▸ Data for review
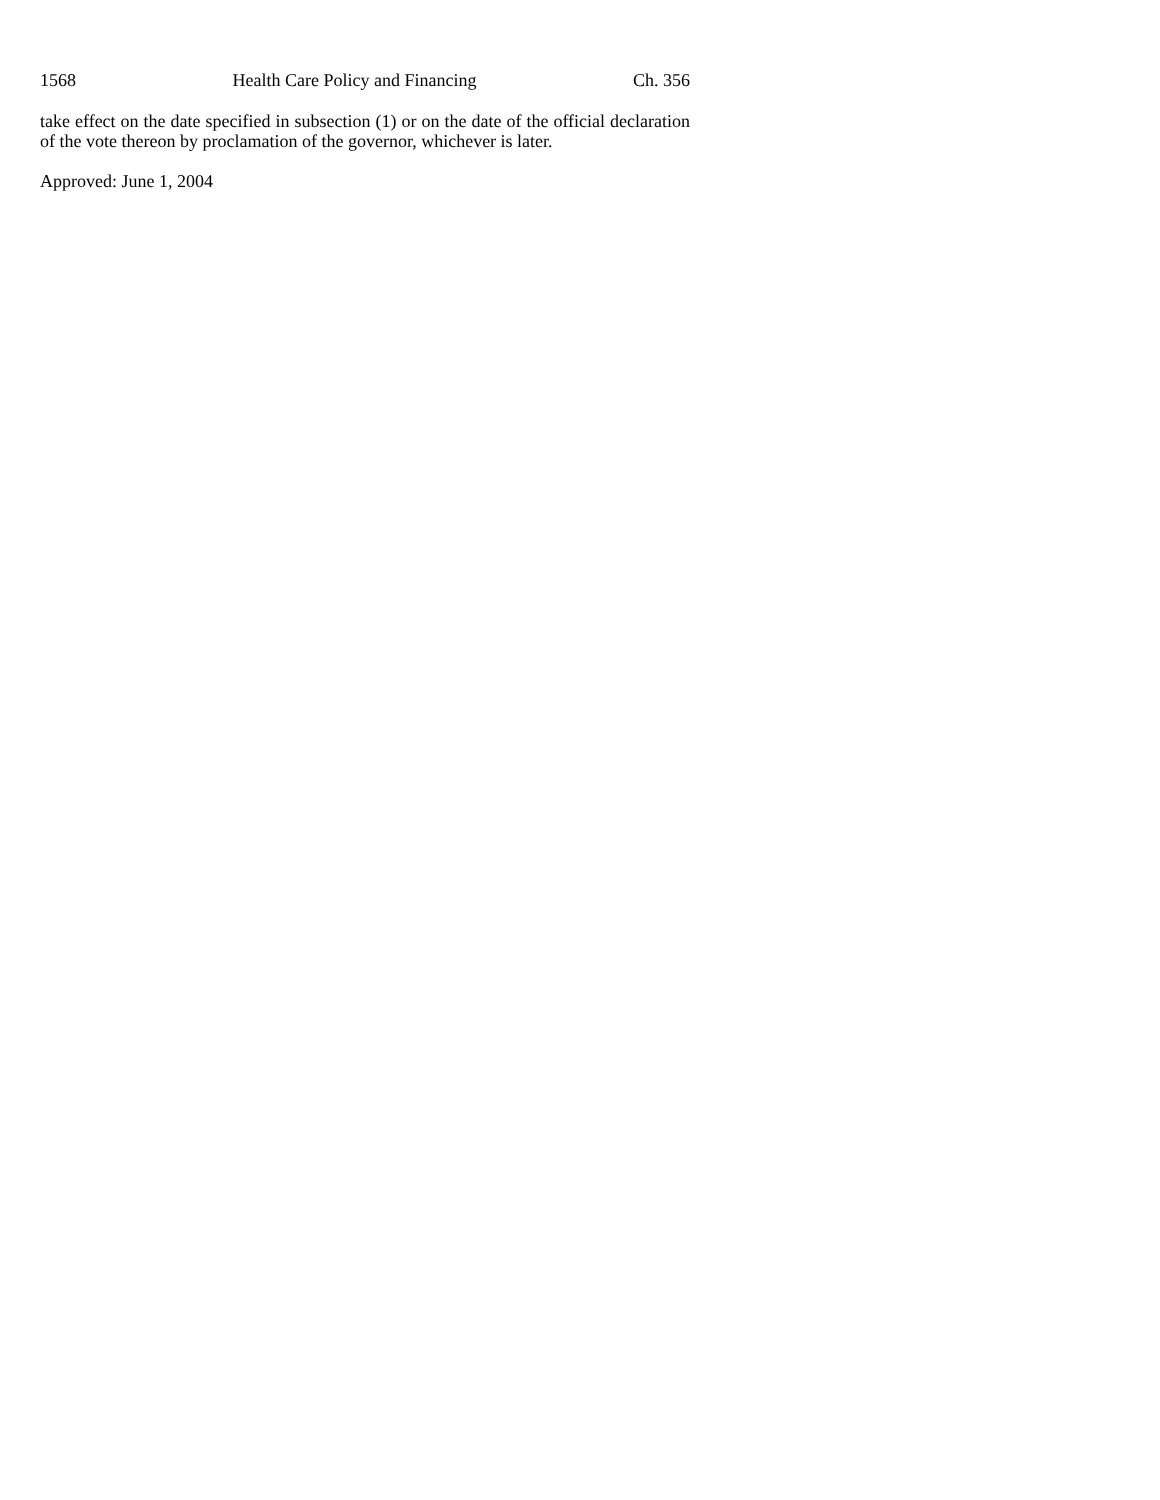1568 Health Care Policy and Financing Ch. 356
take effect on the date specified in subsection (1) or on the date of the official declaration of the vote thereon by proclamation of the governor, whichever is later.
Approved: June 1, 2004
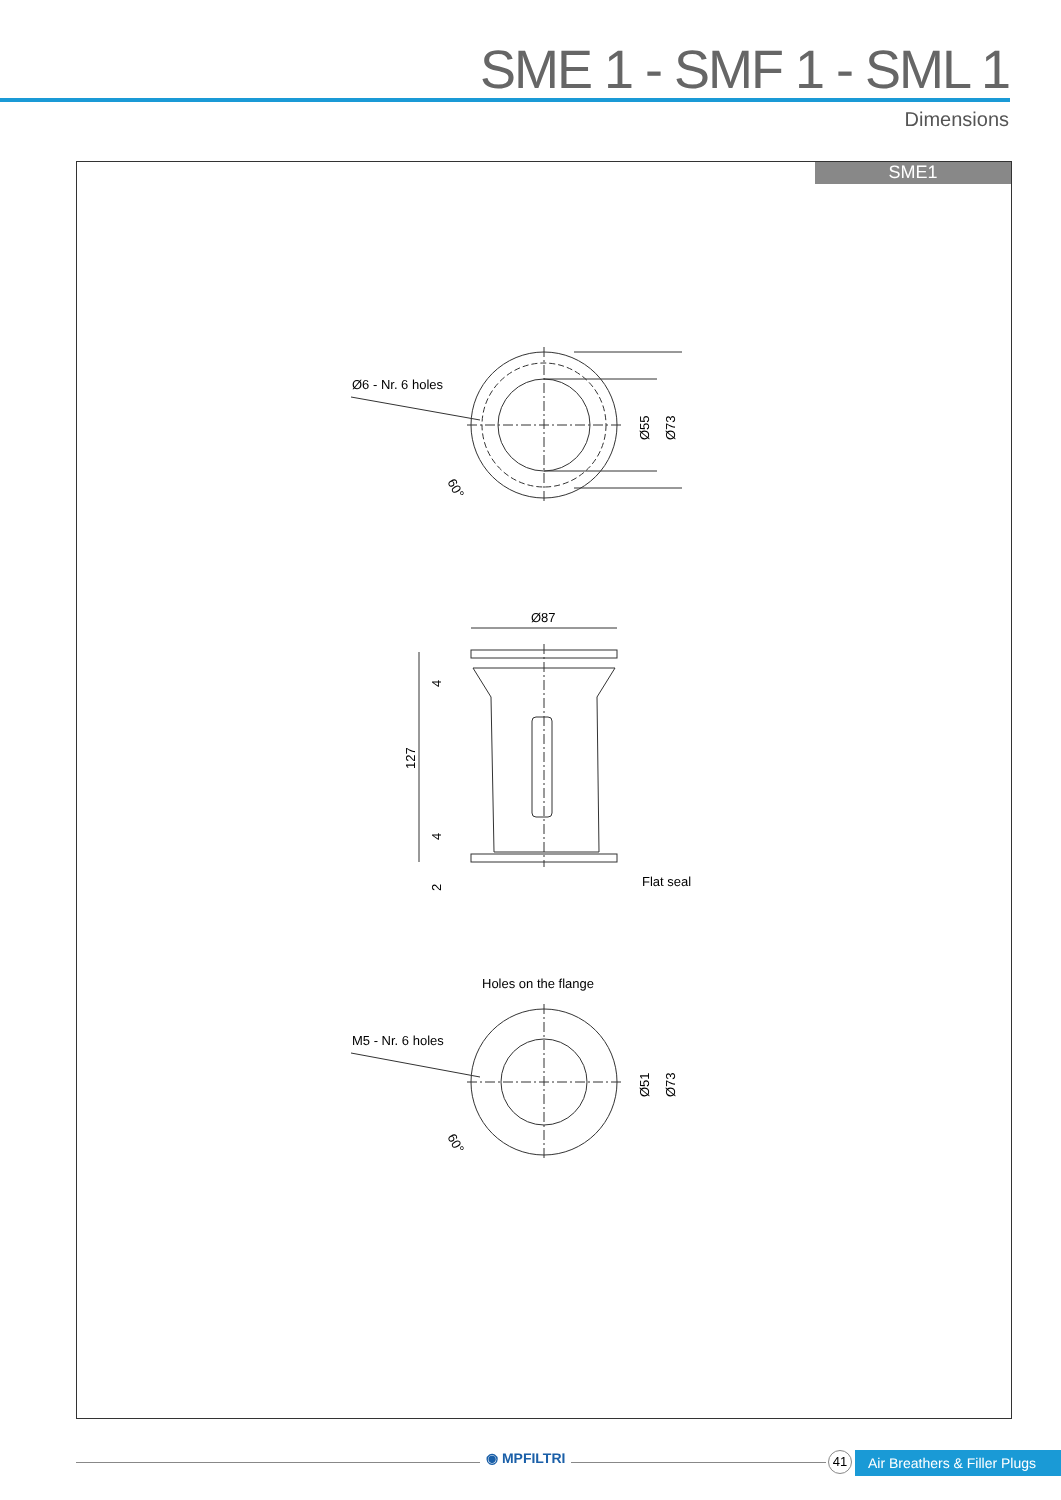SME 1 - SMF 1 - SML 1
Dimensions
SME1
Ø55
Ø73
Ø6 - Nr. 6 holes
60°
Ø87
127
4
4
2
Flat seal
Holes on the flange
Ø51
Ø73
M5 - Nr. 6 holes
60°
◉ MPFILTRI 41
Air Breathers & Filler Plugs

▸ What you have to do
The result should be every line of the data, reproduced exactly, with the images removed.

▸ Response for this exercise
1568 Health Care Policy and Financing Ch. 356
take effect on the date specified in subsection (1) or on the date of the official declaration of the vote thereon by proclamation of the governor, whichever is later.
Approved: June 1, 2004
SME 1 - SMF 1 - SML 1
Dimensions
SME1
Ø55
Ø73
Ø6 - Nr. 6 holes
60°
Ø87
127
4
4
2
Flat seal
Holes on the flange
Ø51
Ø73
M5 - Nr. 6 holes
60°
◉ MPFILTRI 41
Air Breathers & Filler Plugs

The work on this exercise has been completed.